Il presidente turco, oltre a restringere gli spazi di democrazia nel suo paese, da tempo cerca di far leva su una sorta di nazionalismo islamico con ambizioni geopolitiche più ampie. “La messa in scena organizzata venerdì 24 luglio, con la prima grande preghiera islamica all’interno della celebre basilica di Santa Sofia a Istanbul, trasformata in moschea, non ha nulla di casuale”, si legge in un editoriale del quotidiano francese Le Monde. “Questa data corrisponde al 97° anniversario della firma del trattato di Losanna che ha tracciato le frontiere della Turchia attuale. Quella che Erdoğan sogna di ridisegnare”. La religione diventa così un collante ideologico e uno strumento di potere al servizio dei propri obiettivi e scopi.
Sul fronte opposto si collocava il documento sulla fratellanza umana sottoscritto nel 2019 ad Abu Dhabi da papa Francesco e dal grande imam di Al Azhar, l’egiziano Ahmed al Tayyeb. Nel testo si affermava che “il rapporto tra occidente e oriente è un’indiscutibile reciproca necessità, che non può essere sostituita e nemmeno trascurata, affinché entrambi possano arricchirsi a vicenda della civiltà dell’altro, attraverso lo scambio e il dialogo delle culture”.

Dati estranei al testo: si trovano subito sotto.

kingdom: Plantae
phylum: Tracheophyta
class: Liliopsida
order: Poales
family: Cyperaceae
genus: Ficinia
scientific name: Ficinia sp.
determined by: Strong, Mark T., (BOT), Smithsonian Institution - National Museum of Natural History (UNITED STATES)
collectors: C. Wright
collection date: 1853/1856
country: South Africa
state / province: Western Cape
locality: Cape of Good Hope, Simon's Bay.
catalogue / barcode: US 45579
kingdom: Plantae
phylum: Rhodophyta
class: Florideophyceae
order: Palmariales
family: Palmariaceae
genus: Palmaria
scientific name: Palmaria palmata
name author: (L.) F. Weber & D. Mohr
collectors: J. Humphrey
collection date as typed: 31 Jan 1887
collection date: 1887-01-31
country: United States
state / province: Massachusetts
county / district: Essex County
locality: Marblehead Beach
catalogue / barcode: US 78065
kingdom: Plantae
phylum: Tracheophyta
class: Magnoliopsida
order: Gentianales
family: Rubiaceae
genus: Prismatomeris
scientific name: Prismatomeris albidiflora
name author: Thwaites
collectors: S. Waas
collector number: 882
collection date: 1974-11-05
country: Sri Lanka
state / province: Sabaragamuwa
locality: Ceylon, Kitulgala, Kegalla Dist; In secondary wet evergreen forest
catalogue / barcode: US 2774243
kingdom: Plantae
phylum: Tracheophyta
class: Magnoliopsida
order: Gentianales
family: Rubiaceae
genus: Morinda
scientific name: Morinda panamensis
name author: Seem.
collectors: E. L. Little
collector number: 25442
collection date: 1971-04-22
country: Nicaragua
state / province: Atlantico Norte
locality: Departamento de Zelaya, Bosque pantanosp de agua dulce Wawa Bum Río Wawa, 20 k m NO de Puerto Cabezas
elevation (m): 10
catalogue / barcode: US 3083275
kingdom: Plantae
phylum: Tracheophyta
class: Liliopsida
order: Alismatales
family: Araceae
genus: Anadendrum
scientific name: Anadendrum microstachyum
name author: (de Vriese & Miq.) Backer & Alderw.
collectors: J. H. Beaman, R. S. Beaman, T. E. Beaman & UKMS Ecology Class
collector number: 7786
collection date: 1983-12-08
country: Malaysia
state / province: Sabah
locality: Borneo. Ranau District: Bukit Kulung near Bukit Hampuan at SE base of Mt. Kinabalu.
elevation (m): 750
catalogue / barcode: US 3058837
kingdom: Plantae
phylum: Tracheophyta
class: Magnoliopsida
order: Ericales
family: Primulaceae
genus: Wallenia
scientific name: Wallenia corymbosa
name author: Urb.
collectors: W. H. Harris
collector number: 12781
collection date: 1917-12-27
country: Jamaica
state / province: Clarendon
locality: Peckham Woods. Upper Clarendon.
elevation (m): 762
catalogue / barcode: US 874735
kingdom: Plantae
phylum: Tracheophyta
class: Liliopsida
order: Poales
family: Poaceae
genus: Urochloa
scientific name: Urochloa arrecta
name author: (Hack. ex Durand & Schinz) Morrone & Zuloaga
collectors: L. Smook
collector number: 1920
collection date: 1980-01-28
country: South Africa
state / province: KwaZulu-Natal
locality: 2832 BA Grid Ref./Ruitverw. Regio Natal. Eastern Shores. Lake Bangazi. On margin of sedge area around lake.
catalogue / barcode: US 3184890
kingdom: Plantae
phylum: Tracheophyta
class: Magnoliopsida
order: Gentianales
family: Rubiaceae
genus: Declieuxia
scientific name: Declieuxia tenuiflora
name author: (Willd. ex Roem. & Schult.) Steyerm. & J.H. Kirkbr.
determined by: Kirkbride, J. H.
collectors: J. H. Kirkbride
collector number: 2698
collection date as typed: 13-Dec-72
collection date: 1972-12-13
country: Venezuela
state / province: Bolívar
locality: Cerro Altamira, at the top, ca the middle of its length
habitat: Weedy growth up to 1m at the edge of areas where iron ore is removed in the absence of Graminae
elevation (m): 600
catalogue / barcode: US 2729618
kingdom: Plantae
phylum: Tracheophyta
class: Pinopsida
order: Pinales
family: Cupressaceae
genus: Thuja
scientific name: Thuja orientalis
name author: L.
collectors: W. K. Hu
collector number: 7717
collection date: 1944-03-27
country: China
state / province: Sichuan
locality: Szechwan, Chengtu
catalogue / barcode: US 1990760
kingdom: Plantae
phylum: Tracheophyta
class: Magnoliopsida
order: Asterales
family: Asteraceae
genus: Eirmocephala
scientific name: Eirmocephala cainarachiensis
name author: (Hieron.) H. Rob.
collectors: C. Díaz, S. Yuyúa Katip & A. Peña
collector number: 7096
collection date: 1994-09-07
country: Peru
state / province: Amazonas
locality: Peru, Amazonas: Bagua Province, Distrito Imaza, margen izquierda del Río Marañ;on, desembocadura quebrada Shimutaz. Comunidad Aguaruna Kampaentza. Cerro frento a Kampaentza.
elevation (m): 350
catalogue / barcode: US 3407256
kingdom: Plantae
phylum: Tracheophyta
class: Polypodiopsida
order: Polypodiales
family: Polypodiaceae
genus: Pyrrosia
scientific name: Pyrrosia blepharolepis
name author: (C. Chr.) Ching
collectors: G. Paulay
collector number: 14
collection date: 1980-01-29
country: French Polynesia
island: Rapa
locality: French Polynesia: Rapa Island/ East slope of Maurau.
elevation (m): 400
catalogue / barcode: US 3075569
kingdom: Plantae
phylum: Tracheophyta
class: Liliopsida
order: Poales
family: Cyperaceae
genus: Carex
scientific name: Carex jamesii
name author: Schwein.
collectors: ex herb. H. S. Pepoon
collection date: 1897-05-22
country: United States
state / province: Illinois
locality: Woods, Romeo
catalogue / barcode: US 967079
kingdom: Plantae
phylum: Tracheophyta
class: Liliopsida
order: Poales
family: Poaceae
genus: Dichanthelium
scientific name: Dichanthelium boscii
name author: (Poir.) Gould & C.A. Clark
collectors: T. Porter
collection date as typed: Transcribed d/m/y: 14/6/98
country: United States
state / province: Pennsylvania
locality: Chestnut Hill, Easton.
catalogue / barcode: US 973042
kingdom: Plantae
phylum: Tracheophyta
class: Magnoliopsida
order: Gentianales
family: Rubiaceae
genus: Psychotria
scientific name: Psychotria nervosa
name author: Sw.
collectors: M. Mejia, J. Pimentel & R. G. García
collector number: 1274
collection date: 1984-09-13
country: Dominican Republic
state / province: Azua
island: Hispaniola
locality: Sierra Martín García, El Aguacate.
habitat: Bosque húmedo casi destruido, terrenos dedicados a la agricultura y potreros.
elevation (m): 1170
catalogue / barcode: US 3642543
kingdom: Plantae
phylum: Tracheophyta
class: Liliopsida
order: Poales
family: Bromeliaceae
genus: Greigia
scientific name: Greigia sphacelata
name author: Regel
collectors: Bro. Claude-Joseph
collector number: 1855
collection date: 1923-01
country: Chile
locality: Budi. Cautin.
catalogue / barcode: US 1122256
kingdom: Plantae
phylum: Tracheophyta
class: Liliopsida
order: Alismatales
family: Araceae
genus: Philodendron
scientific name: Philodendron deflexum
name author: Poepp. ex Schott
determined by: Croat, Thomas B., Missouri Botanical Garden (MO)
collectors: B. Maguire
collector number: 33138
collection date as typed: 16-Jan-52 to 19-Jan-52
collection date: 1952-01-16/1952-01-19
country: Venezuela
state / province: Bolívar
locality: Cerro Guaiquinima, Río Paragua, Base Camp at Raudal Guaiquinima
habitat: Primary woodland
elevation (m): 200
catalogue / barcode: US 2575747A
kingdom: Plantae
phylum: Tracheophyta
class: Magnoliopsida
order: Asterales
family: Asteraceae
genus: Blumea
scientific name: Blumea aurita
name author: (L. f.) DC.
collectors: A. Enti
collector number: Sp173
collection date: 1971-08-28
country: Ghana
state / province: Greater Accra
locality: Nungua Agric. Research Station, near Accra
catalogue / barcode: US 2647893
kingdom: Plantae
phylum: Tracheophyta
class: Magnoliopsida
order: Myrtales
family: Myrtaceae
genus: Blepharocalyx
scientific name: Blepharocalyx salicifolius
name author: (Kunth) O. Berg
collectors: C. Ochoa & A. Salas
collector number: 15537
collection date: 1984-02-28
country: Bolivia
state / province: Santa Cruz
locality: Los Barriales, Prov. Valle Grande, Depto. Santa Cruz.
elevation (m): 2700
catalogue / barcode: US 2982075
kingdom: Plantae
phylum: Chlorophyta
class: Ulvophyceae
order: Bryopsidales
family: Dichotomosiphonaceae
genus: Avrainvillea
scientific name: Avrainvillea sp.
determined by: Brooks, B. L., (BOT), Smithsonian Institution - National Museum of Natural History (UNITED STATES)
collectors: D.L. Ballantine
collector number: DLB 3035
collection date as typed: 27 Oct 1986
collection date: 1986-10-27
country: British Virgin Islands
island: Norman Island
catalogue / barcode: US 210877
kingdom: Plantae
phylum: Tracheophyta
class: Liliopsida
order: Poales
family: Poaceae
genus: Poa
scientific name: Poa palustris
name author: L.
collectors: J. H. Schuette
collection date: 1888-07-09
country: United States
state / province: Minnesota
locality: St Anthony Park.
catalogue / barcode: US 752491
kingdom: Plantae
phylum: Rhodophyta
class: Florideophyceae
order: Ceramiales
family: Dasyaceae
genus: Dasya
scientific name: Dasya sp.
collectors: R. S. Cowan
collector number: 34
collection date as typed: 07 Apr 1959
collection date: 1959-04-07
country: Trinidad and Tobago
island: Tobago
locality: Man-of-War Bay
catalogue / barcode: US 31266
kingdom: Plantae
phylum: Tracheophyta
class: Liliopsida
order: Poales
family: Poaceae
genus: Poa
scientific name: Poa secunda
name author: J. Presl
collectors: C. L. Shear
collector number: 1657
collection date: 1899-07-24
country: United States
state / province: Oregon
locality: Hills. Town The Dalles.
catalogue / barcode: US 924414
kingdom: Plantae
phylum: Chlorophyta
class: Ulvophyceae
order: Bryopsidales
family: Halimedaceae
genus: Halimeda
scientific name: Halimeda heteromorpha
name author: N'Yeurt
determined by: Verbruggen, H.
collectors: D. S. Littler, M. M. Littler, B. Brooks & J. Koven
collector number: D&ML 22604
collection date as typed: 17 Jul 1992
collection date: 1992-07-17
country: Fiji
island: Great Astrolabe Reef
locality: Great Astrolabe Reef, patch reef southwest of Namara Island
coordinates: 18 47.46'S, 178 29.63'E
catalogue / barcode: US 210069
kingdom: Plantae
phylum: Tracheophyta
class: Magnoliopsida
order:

“L’occidente”, proseguiva il testo, “potrebbe trovare nella civiltà dell’oriente rimedi per alcune sue malattie spirituali e religiose causate dal dominio del materialismo. E l’oriente potrebbe trovare nella civiltà dell’occidente tanti elementi che possono aiutarlo a salvarsi dalla debolezza, dalla divisione, dal conflitto e dal declino scientifico, tecnico e culturale”. Per questo “è importante prestare attenzione alle differenze religiose, culturali e storiche che sono una componente essenziale nella formazione della personalità, della cultura e della civiltà orientale; ed è importante consolidare i diritti umani generali e comuni, per contribuire a garantire una vita dignitosa per tutti gli uomini in oriente e in occidente, evitando l’uso della politica della doppia misura”.
La mossa di Erdoğan a Santa Sofia ha dunque più piani di lettura. Di sicuro punta a smantellare il dialogo portato avanti da leader religiosi e da donne e uomini di buona volontà che prosegue fra conflitti, terrorismi e fondamentalismi. Nonostante tutto, e a dispetto di violenze e avversità.